The female friendships in my life have always been important to me, for as long as I can remember I prioritised them over romantic relationships. Growing up it wasn’t that important to me to find a boyfriend, to put my energy into that. But something changed at some point, as I got older, I guess eventually society got it’s message through to me – this isn’t what you should be prioritising. This doesn’t get you a future (and that’s what you want after all) – a family, a house, security; everything else is just decoration. But maybe what I’ve been focusing on is the decoration.

As women, from a very young age we are fed an idea of what we should be aspiring to in our lives, from fairy tales to Hollywood story lines the message is the same – a strong, brave (most likely man person) will come and save you from your miserable existence, fulfil all of your hopes and dreams and then, and only then will you live happily ever after. It always ends the same way. No one can ever really find happiness without finding that.

I’m not saying I don’t love being in relationships, I do, and I get a lot from them. And for the most part I have been in good, loving partnerships. But I think the focus is too heavily swung in that direction in my opinion and the expectation is huge. Too many of my straight female friends (myself included) spend too much of our time consumed with the men in our lives.
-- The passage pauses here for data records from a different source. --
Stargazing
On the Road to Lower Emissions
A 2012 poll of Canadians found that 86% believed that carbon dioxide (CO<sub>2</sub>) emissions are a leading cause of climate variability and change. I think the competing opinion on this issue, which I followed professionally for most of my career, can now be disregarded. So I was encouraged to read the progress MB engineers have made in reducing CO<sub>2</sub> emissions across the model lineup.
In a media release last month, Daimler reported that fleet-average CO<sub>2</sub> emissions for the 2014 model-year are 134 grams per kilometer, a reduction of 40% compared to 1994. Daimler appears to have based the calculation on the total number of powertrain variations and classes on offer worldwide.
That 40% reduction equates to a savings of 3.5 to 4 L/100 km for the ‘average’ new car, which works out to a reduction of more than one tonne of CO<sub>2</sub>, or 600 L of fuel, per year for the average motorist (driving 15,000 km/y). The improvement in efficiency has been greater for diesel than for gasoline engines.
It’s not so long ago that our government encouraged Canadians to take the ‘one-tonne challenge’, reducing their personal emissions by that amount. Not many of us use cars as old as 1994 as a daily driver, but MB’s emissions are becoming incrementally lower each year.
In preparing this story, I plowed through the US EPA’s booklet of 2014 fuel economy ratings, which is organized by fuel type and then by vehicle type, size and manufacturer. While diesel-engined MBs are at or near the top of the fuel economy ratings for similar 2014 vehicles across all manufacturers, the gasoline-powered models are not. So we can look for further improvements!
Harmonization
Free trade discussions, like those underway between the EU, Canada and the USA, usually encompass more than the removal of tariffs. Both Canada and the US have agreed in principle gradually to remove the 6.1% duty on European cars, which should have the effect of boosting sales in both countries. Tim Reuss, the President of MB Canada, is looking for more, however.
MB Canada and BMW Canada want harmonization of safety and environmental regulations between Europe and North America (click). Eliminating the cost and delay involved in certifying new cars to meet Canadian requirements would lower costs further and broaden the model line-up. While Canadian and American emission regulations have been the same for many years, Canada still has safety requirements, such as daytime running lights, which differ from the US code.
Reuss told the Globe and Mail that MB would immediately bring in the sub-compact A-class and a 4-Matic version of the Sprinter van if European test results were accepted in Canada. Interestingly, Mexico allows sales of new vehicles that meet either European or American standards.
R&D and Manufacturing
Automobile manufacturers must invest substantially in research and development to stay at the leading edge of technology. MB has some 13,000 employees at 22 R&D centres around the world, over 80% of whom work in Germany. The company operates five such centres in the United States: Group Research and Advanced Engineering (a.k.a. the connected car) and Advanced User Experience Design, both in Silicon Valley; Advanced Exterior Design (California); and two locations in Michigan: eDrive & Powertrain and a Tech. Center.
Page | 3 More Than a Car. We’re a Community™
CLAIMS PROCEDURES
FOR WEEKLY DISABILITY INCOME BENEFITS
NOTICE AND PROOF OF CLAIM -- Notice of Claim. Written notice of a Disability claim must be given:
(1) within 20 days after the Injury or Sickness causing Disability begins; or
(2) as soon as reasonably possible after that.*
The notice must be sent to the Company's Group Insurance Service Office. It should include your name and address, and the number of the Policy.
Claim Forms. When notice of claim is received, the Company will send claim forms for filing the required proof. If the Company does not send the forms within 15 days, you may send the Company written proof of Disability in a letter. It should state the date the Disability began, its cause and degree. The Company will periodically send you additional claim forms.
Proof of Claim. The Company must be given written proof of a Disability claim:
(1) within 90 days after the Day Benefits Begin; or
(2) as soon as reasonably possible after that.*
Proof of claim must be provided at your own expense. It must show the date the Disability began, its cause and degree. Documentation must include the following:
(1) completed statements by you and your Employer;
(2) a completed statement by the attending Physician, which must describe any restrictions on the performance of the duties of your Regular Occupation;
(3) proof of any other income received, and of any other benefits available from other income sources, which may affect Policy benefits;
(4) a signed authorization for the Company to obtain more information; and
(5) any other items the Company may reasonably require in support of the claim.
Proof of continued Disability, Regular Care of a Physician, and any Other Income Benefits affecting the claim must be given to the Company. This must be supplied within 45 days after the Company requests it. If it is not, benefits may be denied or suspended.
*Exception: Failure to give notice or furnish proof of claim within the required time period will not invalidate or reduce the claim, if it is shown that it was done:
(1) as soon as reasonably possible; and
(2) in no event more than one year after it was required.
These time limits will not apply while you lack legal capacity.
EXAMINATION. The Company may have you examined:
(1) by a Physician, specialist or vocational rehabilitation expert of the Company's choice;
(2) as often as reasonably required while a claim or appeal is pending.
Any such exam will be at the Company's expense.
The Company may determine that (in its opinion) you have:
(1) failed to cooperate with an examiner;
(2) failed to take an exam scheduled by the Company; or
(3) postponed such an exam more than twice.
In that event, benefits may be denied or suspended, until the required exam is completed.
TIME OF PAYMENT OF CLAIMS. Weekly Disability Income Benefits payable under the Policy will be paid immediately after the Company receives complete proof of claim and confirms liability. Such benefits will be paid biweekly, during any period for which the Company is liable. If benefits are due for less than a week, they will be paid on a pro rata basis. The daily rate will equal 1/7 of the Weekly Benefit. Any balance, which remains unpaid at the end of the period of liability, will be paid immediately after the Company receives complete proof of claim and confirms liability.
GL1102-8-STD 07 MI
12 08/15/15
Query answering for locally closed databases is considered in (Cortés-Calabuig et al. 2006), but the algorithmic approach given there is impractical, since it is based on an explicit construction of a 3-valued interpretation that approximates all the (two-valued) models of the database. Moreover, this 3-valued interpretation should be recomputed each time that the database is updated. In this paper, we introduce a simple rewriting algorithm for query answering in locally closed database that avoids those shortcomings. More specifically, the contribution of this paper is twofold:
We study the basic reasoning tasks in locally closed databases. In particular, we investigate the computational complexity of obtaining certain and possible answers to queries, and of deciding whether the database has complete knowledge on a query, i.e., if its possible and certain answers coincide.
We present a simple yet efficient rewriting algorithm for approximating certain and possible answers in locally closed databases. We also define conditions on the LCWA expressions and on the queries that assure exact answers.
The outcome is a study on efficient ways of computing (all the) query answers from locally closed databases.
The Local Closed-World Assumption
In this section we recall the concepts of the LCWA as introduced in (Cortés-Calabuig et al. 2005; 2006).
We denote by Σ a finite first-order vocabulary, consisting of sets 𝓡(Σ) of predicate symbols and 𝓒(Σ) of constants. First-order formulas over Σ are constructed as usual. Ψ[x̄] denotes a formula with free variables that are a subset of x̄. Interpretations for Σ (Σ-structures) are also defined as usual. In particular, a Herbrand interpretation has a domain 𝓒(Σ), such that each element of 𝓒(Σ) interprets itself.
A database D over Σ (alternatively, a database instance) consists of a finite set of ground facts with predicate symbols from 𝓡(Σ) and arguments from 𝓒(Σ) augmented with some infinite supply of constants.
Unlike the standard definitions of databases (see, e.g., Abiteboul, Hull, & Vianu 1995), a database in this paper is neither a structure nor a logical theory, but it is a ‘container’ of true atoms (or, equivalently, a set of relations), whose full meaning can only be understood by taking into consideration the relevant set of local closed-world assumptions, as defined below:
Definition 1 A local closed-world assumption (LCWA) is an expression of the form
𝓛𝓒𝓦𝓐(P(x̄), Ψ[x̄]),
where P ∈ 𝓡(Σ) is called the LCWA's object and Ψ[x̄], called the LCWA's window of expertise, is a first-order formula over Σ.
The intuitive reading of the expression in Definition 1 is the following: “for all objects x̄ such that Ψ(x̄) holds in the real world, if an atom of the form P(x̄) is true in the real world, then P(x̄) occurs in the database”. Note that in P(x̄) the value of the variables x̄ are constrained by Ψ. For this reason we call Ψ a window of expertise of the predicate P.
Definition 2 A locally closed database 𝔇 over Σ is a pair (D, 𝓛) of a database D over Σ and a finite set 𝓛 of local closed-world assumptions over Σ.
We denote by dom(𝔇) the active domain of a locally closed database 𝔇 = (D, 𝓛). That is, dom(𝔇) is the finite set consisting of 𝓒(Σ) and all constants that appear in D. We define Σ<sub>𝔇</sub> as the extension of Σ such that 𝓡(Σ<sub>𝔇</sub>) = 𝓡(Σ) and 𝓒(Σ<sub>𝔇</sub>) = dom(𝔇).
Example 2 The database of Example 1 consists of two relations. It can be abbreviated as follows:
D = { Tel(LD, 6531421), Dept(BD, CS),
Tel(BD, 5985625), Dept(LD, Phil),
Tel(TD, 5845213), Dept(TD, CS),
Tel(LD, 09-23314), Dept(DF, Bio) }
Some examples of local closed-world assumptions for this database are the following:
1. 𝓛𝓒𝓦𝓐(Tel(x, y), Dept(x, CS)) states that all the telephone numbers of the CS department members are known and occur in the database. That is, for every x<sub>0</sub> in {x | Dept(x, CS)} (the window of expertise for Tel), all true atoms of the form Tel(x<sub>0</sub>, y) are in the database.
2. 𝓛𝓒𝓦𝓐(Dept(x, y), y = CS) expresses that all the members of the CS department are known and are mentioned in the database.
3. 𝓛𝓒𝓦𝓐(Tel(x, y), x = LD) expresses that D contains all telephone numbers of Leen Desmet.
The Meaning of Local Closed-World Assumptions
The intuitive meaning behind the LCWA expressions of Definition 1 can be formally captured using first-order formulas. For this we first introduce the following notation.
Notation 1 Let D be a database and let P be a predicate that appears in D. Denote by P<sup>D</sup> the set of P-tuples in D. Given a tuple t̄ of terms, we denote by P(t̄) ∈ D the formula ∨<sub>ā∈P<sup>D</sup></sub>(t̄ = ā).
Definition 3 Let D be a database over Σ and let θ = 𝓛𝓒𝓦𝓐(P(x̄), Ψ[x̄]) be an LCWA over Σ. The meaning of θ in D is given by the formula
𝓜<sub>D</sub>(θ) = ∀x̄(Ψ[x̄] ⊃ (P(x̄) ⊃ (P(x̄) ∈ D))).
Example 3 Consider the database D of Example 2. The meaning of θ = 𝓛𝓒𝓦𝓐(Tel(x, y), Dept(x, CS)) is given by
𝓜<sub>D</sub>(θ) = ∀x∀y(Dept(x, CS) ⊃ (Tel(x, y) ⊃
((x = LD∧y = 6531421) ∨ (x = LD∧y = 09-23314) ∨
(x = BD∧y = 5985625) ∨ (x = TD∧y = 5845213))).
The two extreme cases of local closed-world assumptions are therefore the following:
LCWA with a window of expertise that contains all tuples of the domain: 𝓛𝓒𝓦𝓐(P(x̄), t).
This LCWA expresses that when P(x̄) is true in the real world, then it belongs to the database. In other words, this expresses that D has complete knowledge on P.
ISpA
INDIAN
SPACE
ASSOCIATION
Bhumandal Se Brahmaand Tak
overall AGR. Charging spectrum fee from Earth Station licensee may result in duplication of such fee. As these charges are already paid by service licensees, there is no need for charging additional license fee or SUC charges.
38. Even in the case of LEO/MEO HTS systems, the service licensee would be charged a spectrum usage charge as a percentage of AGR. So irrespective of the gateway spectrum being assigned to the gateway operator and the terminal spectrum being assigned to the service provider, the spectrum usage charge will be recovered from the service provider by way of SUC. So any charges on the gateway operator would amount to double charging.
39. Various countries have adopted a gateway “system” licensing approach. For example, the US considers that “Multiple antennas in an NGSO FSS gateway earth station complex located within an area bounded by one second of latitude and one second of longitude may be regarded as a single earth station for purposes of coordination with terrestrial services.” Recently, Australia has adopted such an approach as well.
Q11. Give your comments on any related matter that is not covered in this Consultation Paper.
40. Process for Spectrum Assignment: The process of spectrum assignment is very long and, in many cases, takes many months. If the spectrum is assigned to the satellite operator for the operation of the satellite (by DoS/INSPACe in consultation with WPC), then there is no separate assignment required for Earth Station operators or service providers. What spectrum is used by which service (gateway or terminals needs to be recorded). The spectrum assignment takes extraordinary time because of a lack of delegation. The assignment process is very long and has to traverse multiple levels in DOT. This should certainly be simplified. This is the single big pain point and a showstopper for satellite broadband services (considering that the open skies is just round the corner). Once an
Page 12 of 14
The relationships we are or are not having, the deep analysis of what they are or are not feeling and the weight of all that emotional labour culminates in a real time and energy sap that could surely be put to use elsewhere (it definitely could). It undermines us as women and I am always annoyed at myself for engaging in it. Maybe it is just that as a society we are obsessed with pairing everyone off. Maybe it works both ways. But I have a distinct feeling that my male friends aren’t fretting and consumed with these ideas in quite the same way.

I guess what I’m saying is, I think we should and can find comfort and love in the places we are not expected to. There is so much emphasis on romantic relationships and everything we have come to expect from that person, the one. It feels like a lot. I feel like we could spread the burden. I think there are things that you can only get from your friends, shared experiences that can only be understood or problems that can only really be heard by those people, those connections. All too often we lose friends to their partners and we do the same when we are in relationships, too preoccupied facing inwards into the little world we have created we imagine that the person in front of us can meet all of our needs and I just don’t think that is healthy or right.

When I think of the biggest things I have been through in my life and remember who was really really by my side, who held me up, it is always my friends.

I think it’s about recognising that we all feel love in so many different ways in so many areas of our lives and that the deep love that exists in female friendships should be nurtured and protected and that nothing should compromise its importance.